Copy out all of the material below word for word, leaving out the pictures.

======== SUPPLIED MATERIAL

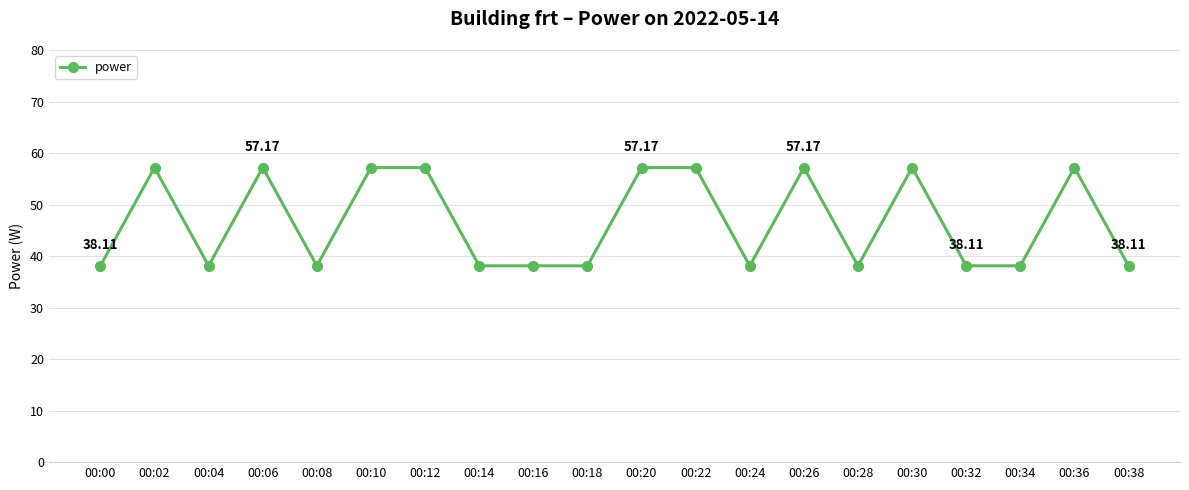

Read the value at 00:28.

38.1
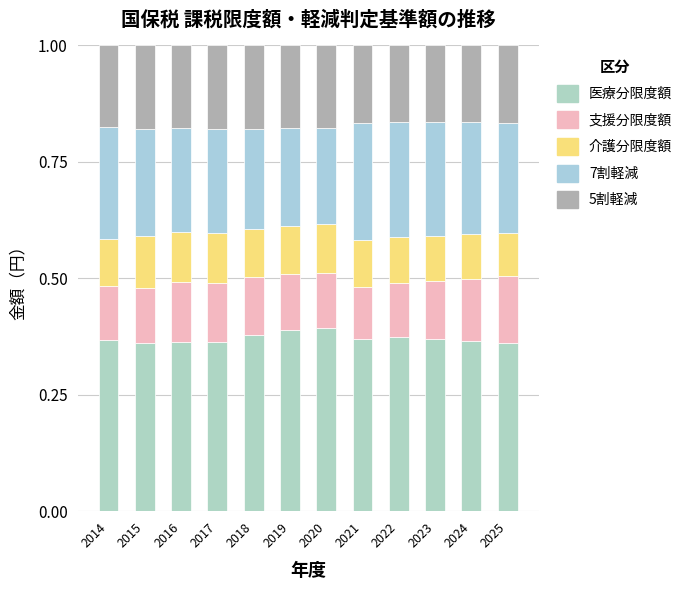

At how many categories does at least one series exceed 0?

12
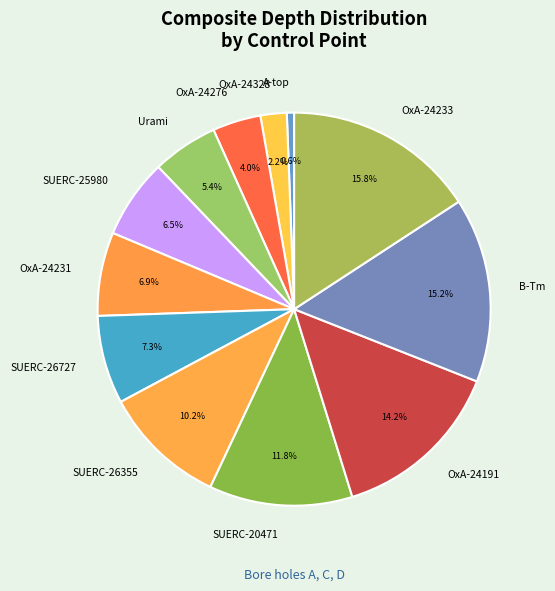

Is there a majority slice in this chart?

No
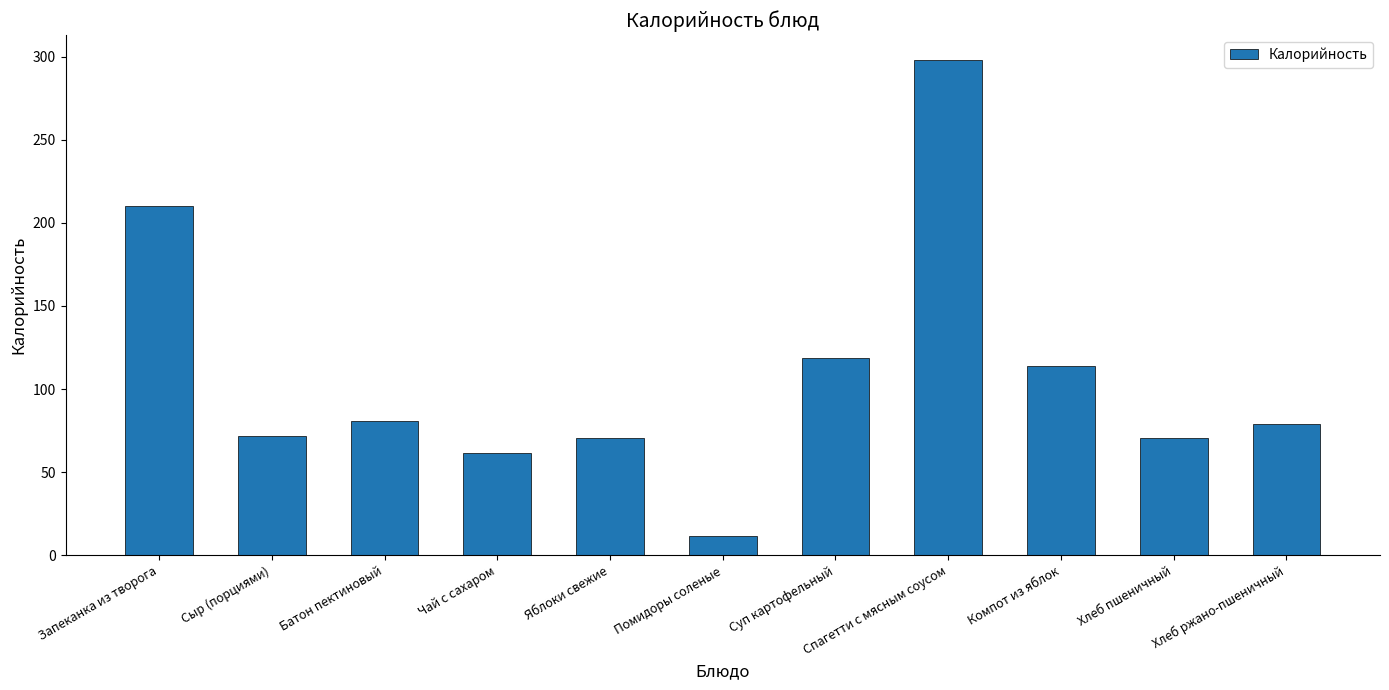

The value at Сыр (порциями) is 72.0. True or false?

True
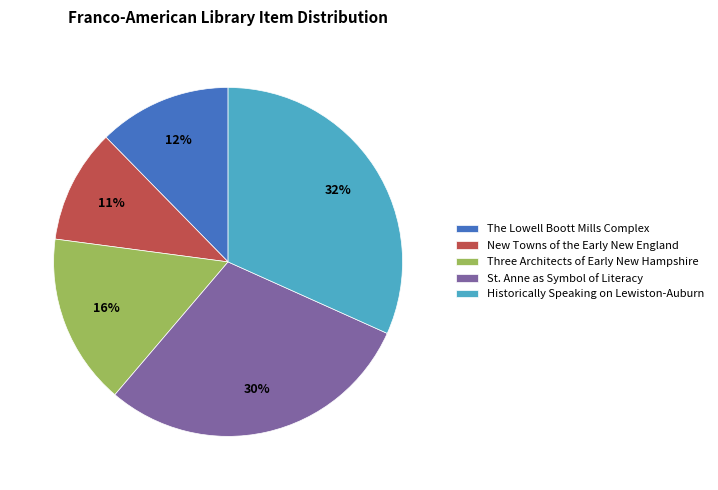

Is the sum of Three Architects of Early New Hampshire and Historically Speaking on Lewiston-Auburn greater than half?

No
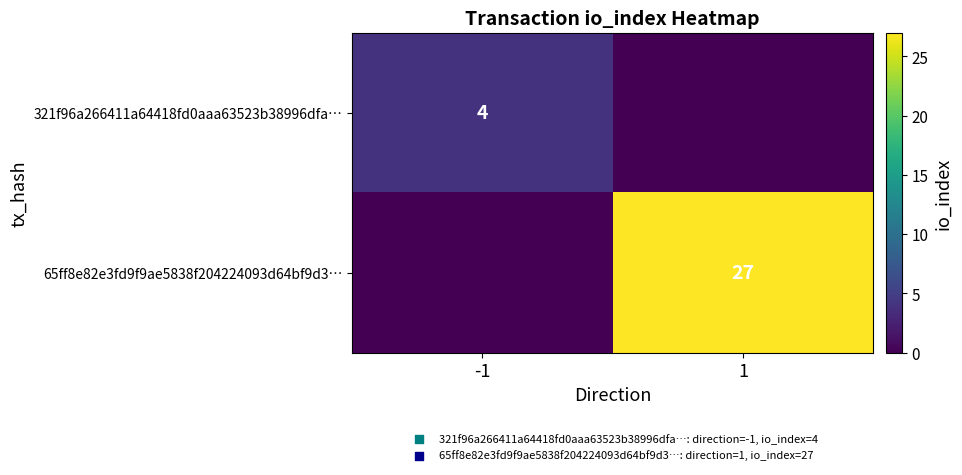

At which category is the sum across all series the highest?

1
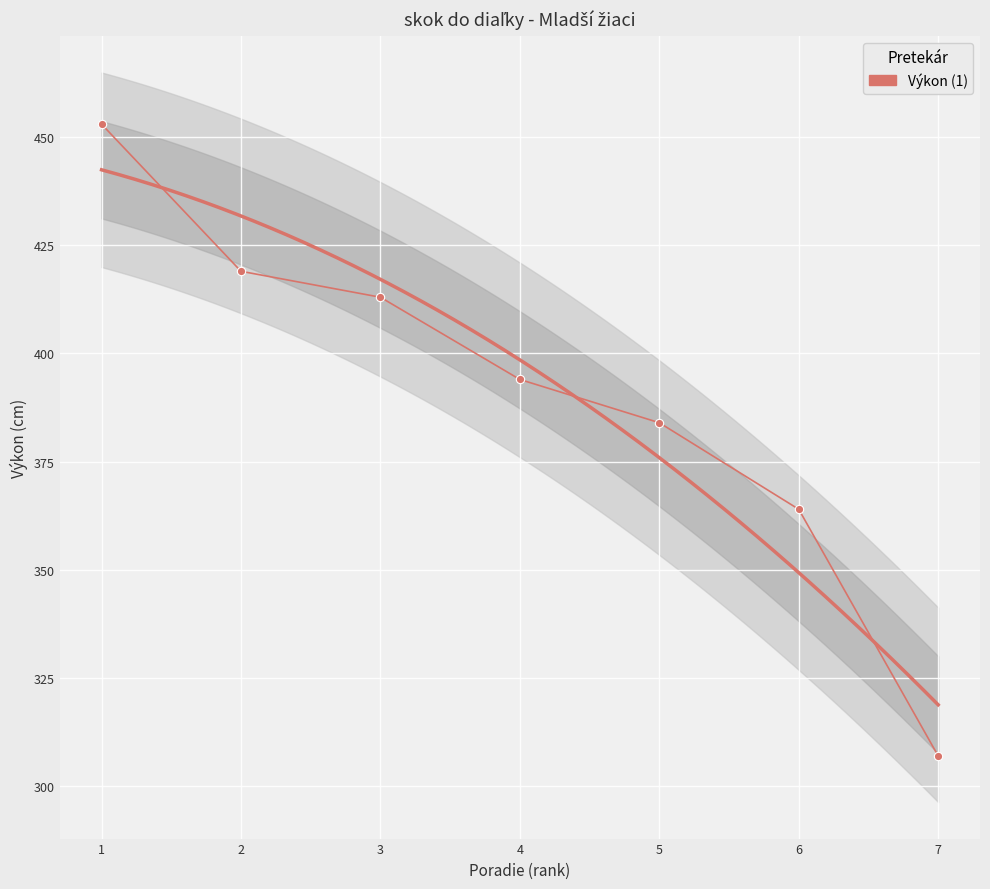

How many lines are shown in the chart?

1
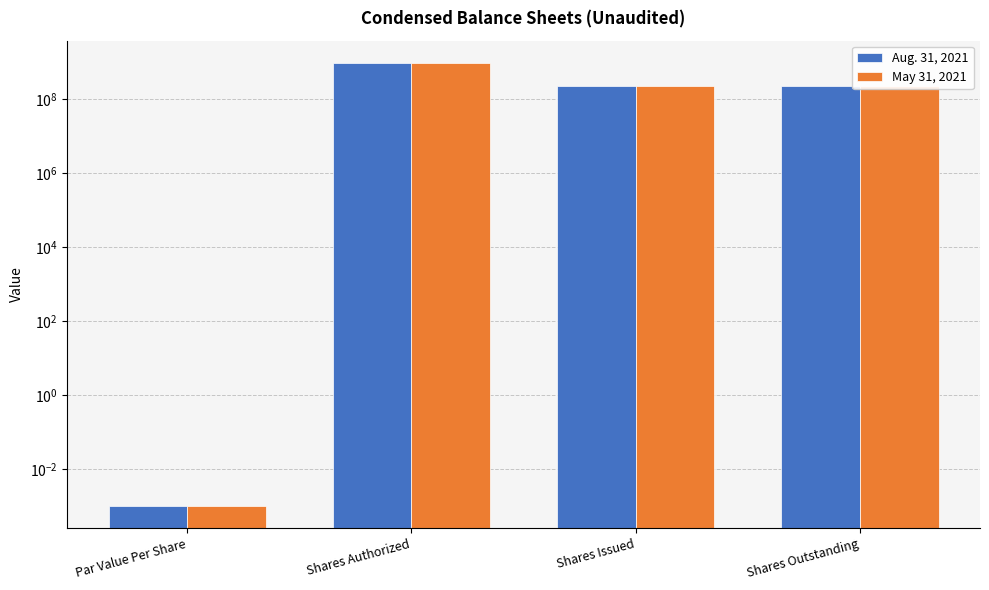

At which label is May 31, 2021 closest to 475000000?

Shares Issued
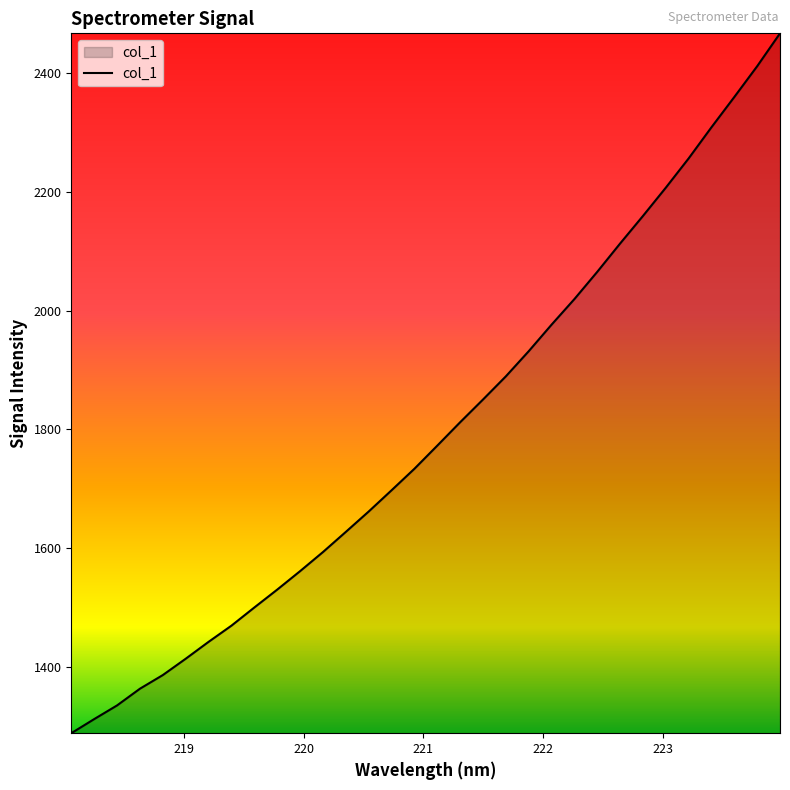

What is the difference between the maximum and minimum values?

1178.4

================

◆ RESULT OF THIS TASK:
Read the value at 00:28.

38.1

At how many categories does at least one series exceed 0?

12

Is there a majority slice in this chart?

No

The value at Сыр (порциями) is 72.0. True or false?

True

Is the sum of Three Architects of Early New Hampshire and Historically Speaking on Lewiston-Auburn greater than half?

No

At which category is the sum across all series the highest?

1

How many lines are shown in the chart?

1

At which label is May 31, 2021 closest to 475000000?

Shares Issued

What is the difference between the maximum and minimum values?

1178.4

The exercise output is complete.